RussEurope
Désigner l’ennemi
Jacques Sapir
© Jacques
Sapir
Dimanche 19 juin 2016
Les tragiques attentats d‘Orlando et
de Magnanville relancent le débat sur
« l’islamisme ». Au-delà de la haine
contre des homosexuels ou des policiers,
s’exprime une certaine idéologie. Il
faut l’identifier clairement si l’on
veut pouvoir la combattre. Mais
identifier veut dire aussi préciser.
Rien n’est pire qu’une mauvaise
définition qui soit désigne un faux
ennemi soit permette à cet ennemi de
s’étendre. Car, la définition de
l’ennemi n’a pas seulement comme
fonction de le désigner mais aussi de
l’isoler et le cas échéant, de « porter
la discorde » en son sein. Ce qui pose
la question du terme « islamiste », qui
est d’un usage courant mais qui s’avère
en réalité profondément inadapté.

* _EXERCICES À TRAITER_:
a – Traduisez en anglais cette phrase du billet « Désigner l’ennemi » : « Rien n’est pire qu’une mauvaise définition qui soit désigne un faux ennemi soit permette à cet ennemi de s’étendre. »
b – Reproduisez fidèlement le passage du billet « Désigner l’ennemi » qui commence par « Rien n’est pire » et se poursuit jusqu’à « réalité profondément inadapté. ».
c – Prolongez le billet « Désigner l’ennemi » à partir de sa dernière phrase.
Les lignes ne jouent aucun rôle dans ce travail.

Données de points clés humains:
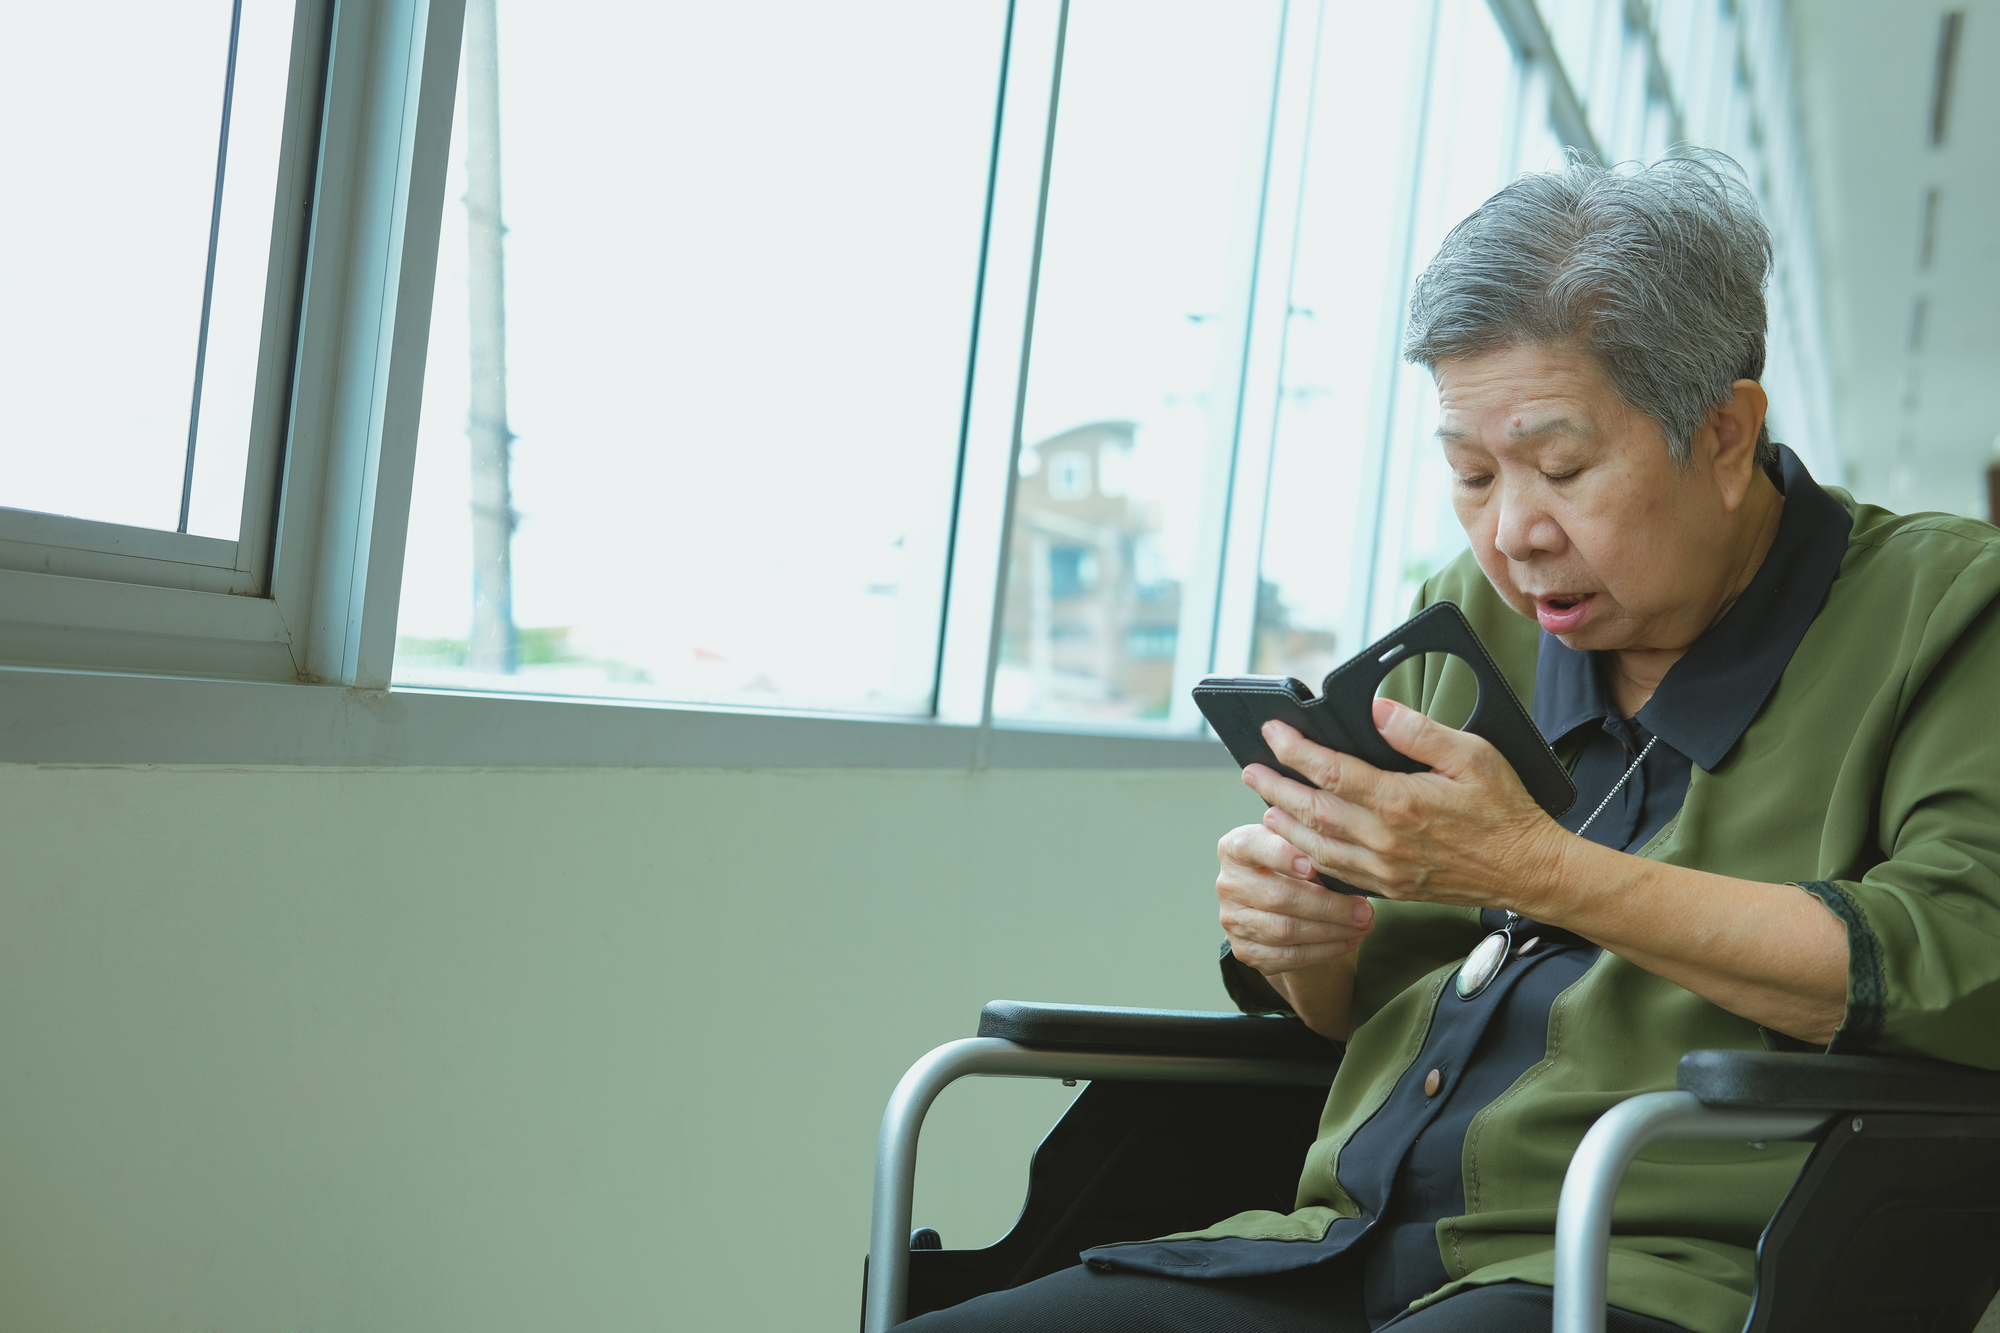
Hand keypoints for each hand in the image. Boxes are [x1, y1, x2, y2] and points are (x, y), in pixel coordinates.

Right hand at [1215, 821, 1374, 975]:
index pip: (1251, 847)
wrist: (1278, 901)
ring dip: (1332, 931)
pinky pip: (1289, 956)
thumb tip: (1344, 863)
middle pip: (1278, 897)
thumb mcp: (1297, 845)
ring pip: (1286, 931)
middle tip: (1363, 910)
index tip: (1313, 865)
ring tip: (1363, 926)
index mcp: (1235, 848)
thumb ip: (1310, 847)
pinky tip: (1348, 941)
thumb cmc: (1295, 864)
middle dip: (1328, 906)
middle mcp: (1228, 884)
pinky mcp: (1246, 951)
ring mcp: (1233, 920)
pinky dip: (1324, 950)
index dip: (1281, 856)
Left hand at [1242, 698, 1566, 915]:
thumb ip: (1418, 731)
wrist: (1529, 871)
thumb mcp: (1472, 755)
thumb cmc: (1505, 810)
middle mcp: (1385, 840)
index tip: (1273, 731)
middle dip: (1275, 786)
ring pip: (1316, 847)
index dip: (1295, 750)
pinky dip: (1309, 856)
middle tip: (1250, 767)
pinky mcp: (1391, 889)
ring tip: (1264, 801)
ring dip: (1284, 823)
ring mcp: (1385, 869)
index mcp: (1402, 802)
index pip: (1331, 771)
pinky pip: (1337, 874)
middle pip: (1312, 811)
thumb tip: (1374, 710)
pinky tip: (1298, 843)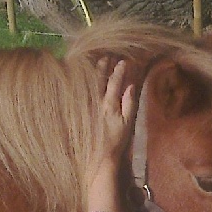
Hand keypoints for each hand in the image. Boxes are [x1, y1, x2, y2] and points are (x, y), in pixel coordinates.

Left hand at [88, 58, 137, 187]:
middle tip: (107, 56)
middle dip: (103, 65)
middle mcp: (95, 101)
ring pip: (88, 82)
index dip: (119, 70)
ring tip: (96, 61)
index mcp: (108, 103)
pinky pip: (80, 91)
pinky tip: (84, 77)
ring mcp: (86, 105)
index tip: (123, 61)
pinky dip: (83, 82)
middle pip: (98, 78)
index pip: (114, 81)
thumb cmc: (116, 141)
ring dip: (92, 71)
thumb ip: (130, 103)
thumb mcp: (128, 123)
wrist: (99, 156)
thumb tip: (131, 85)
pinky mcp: (80, 110)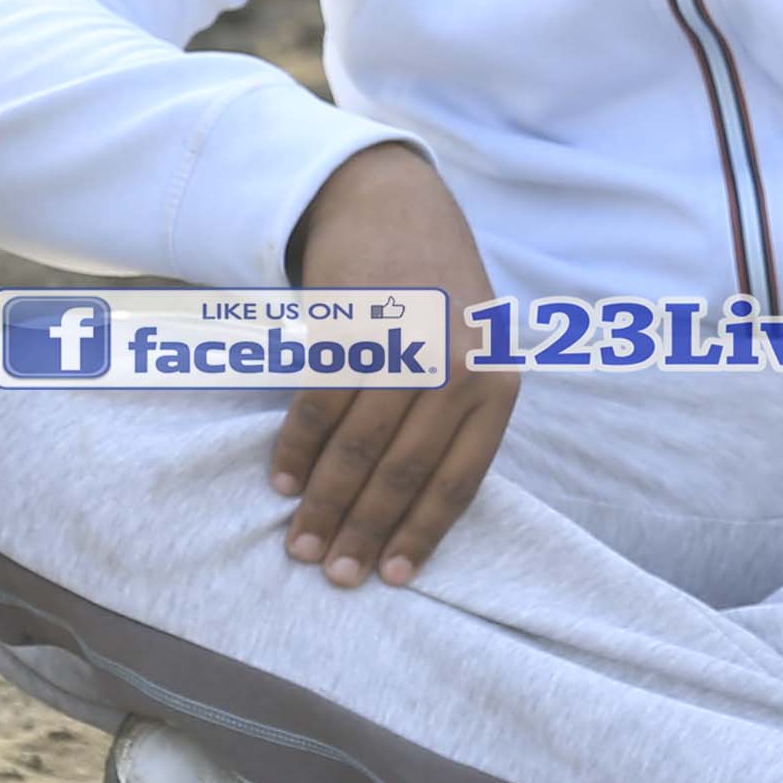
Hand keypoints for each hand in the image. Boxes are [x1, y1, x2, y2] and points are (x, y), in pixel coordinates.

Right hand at [270, 141, 515, 586]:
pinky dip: (297, 451)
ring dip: (324, 503)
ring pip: (358, 446)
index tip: (392, 578)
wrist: (395, 204)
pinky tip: (284, 484)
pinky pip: (319, 405)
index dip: (422, 533)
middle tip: (333, 575)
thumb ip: (458, 420)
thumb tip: (417, 513)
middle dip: (364, 530)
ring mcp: (404, 345)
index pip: (460, 479)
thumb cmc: (436, 296)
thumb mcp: (475, 353)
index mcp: (498, 383)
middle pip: (404, 471)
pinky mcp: (353, 325)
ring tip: (300, 544)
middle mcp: (458, 365)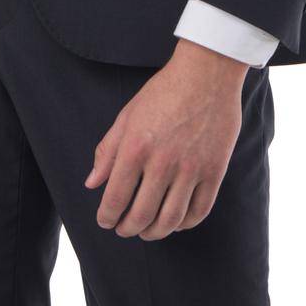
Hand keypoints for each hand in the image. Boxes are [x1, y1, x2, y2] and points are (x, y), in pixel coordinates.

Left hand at [84, 40, 248, 240]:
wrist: (207, 72)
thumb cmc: (164, 91)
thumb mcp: (128, 115)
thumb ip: (108, 151)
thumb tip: (91, 184)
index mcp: (136, 147)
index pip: (115, 198)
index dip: (107, 217)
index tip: (106, 221)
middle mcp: (163, 161)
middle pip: (141, 216)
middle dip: (128, 228)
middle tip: (124, 229)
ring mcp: (191, 168)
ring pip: (170, 220)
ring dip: (155, 233)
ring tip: (147, 231)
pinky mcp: (214, 170)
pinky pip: (199, 211)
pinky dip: (185, 224)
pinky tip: (176, 221)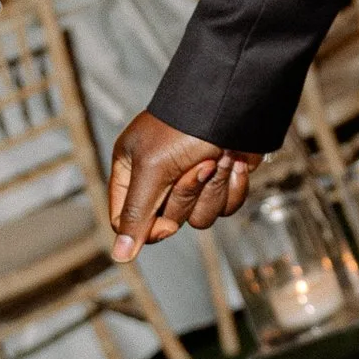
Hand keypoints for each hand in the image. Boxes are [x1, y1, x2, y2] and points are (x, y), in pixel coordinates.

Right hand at [109, 109, 261, 257]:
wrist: (237, 102)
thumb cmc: (187, 127)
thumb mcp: (153, 169)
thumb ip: (137, 213)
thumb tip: (120, 256)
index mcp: (132, 169)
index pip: (126, 221)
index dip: (148, 229)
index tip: (167, 222)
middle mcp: (159, 178)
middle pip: (167, 221)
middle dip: (187, 196)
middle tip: (198, 165)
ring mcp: (193, 181)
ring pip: (199, 218)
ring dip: (213, 190)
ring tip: (218, 157)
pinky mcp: (221, 181)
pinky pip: (225, 208)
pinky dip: (233, 187)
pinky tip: (235, 163)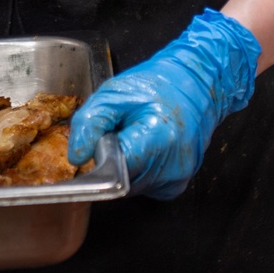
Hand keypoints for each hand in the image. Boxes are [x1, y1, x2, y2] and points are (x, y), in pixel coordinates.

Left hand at [68, 8, 260, 199]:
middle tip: (119, 133)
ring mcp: (177, 179)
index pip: (115, 170)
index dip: (99, 158)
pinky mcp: (177, 186)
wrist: (196, 86)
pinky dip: (137, 171)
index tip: (98, 144)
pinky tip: (144, 148)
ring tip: (134, 137)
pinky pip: (144, 187)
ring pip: (131, 187)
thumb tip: (77, 157)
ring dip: (123, 166)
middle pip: (121, 180)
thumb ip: (90, 123)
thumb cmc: (157, 85)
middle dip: (111, 160)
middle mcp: (173, 166)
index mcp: (159, 139)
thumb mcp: (114, 92)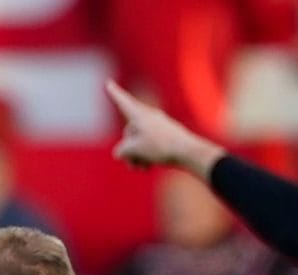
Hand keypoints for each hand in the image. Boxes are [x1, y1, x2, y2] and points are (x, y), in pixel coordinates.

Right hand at [105, 80, 224, 177]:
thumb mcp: (134, 150)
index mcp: (139, 115)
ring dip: (136, 156)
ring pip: (139, 141)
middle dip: (128, 150)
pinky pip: (150, 144)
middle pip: (129, 133)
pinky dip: (146, 155)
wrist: (188, 152)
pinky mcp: (166, 135)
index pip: (123, 102)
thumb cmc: (160, 147)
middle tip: (132, 163)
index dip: (114, 93)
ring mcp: (158, 125)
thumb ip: (121, 150)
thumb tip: (121, 152)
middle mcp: (148, 116)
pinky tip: (149, 166)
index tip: (108, 83)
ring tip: (141, 168)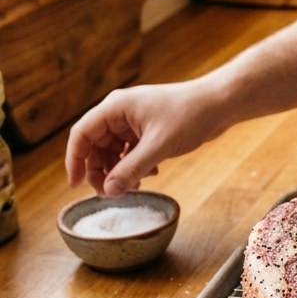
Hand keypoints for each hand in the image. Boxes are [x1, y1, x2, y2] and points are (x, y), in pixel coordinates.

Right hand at [66, 78, 222, 195]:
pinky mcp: (147, 130)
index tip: (76, 185)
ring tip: (134, 186)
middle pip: (95, 145)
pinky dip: (135, 166)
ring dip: (119, 171)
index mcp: (116, 107)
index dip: (75, 160)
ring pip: (113, 151)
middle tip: (111, 193)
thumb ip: (131, 169)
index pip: (82, 134)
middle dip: (100, 171)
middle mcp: (120, 112)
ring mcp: (134, 121)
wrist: (220, 104)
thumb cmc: (190, 115)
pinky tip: (151, 174)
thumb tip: (109, 191)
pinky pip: (130, 152)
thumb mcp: (158, 146)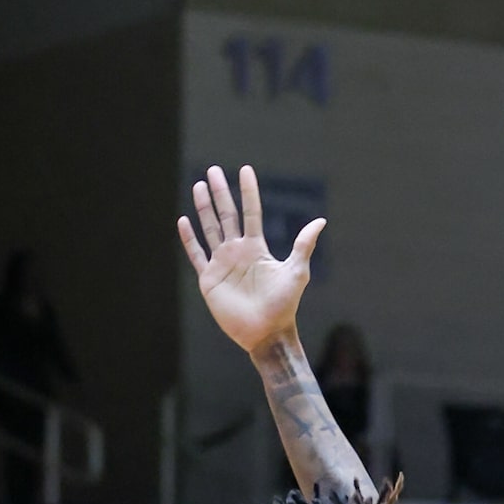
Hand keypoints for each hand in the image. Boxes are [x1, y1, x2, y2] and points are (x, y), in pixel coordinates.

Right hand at [178, 164, 324, 354]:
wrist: (266, 333)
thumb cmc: (284, 305)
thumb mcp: (297, 272)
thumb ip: (303, 245)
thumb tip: (320, 221)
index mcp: (256, 247)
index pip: (250, 212)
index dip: (248, 192)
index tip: (245, 170)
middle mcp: (237, 252)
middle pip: (226, 215)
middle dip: (219, 192)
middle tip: (213, 171)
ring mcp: (222, 264)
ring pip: (210, 229)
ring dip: (204, 208)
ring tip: (198, 186)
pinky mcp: (209, 280)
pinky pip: (196, 255)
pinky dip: (189, 239)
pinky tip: (183, 221)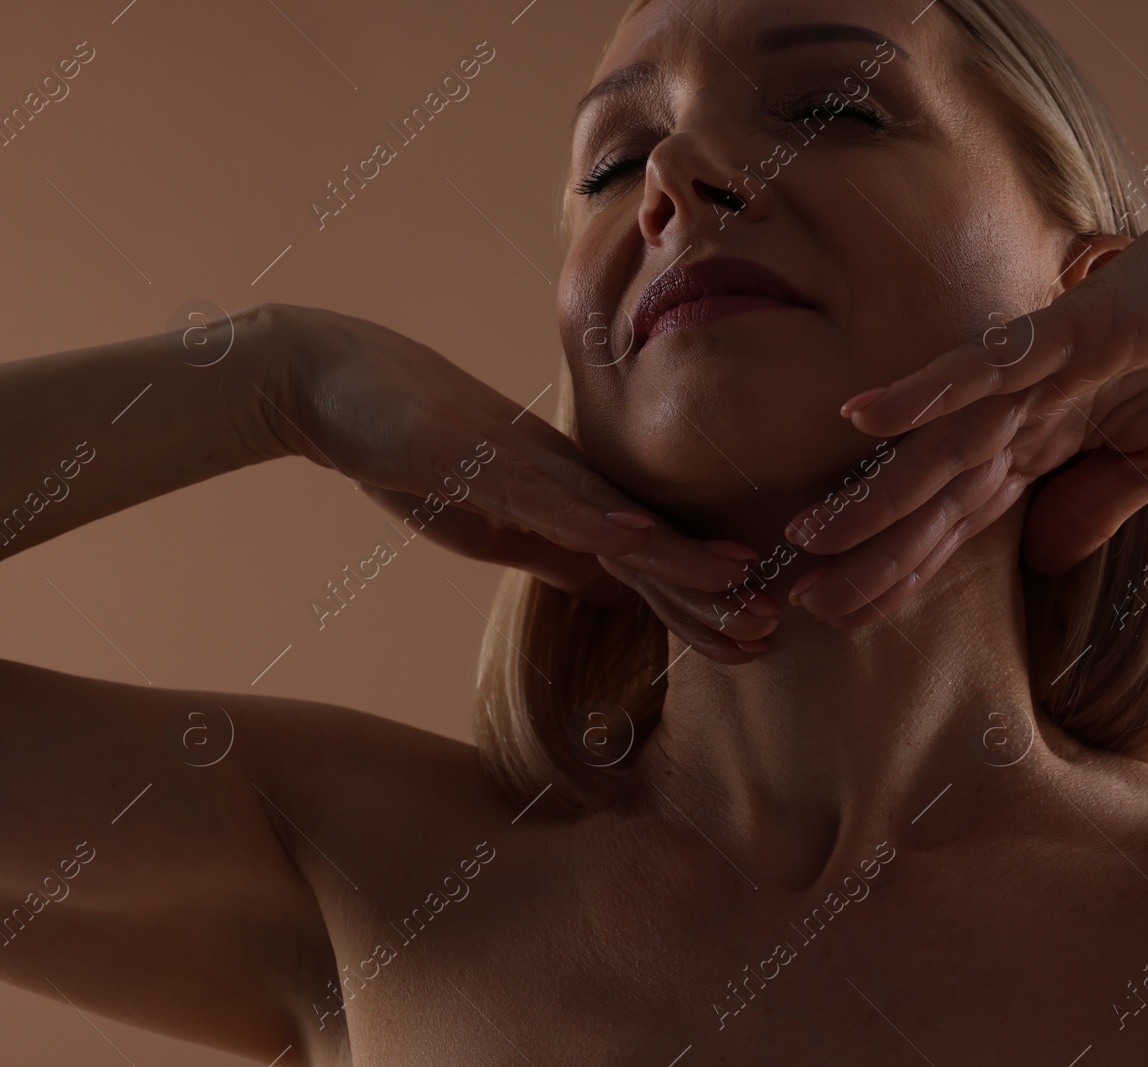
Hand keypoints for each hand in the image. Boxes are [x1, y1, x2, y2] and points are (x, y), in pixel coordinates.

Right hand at [253, 303, 780, 661]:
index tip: (751, 642)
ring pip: (616, 521)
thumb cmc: (410, 452)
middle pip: (652, 544)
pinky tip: (636, 542)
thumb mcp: (490, 527)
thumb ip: (554, 553)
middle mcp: (563, 480)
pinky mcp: (480, 460)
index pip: (646, 562)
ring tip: (739, 592)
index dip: (698, 603)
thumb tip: (615, 592)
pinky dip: (592, 521)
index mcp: (567, 499)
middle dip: (711, 592)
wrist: (333, 381)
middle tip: (774, 632)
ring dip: (677, 561)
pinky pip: (544, 494)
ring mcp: (527, 468)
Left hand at [782, 152, 1147, 621]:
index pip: (961, 519)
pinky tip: (863, 417)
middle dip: (869, 553)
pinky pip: (986, 367)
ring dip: (876, 492)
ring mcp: (1040, 372)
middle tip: (800, 602)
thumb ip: (1096, 505)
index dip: (904, 569)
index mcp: (1049, 440)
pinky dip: (926, 391)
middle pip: (934, 495)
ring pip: (942, 446)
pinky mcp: (1067, 334)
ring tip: (806, 537)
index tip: (845, 612)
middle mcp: (1027, 411)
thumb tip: (1042, 563)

* _CORRIGÉ DES ACTIVITÉS_:
a – Nothing is worse than a poor definition that either points to a false enemy or allows that enemy to spread.

b –
Rien n’est pire qu’une mauvaise
définition qui soit désigne un faux
ennemi soit permette à cet ennemi de
s’étendre. Car, la définition de
l’ennemi n’a pas seulement comme
fonction de le désigner mais aussi de
l’isoler et le cas échéant, de « porter
la discorde » en son sein. Ce qui pose
la question du terme « islamiste », qui
est d’un usage courant mais qui s’avère
en réalité profondément inadapté.

c –
Les bases
occidentales du terrorisme
Les dérives que l’on constate dans
une (petite) fraction de la jeunesse
sont attribuables, bien sûr, à une
certaine idéologie qui prône une lecture
littérale du Coran (ce que l’on appelle
le salafisme). L’absence d’exégèse et
d’interprétation qui caractérise cette
lecture se traduit par une montée en
puissance de discours très violent tout
en rendant en apparence possible une
« fidélité » imaginaire au texte par
l’intermédiaire de rites. Elle
s’accompagne de la confusion des temps
(le temps de l’écrit et le temps du
réel). Mais elles sont tout aussi
largement construites sur la confusion
des deux sphères, la sphère publique et
la sphère privée. Et cette confusion se
voit particulièrement bien quand il
s’agit de crimes commis par des jeunes
Occidentaux qui basculent dans cette
idéologie. Les enfants d’immigrés de
deuxième ou troisième génération, dont
les parents sont venus d’Algérie ou du
Maroc, ont en réalité un type de
comportement occidental. Ils sont très
profondément contaminé, et ce à leur
insu et même s’ils le dénoncent, par
l’idéologie de l’individualisme absolu
ou individualisme marchand. Cette
idéologie se refuse à toute médiation.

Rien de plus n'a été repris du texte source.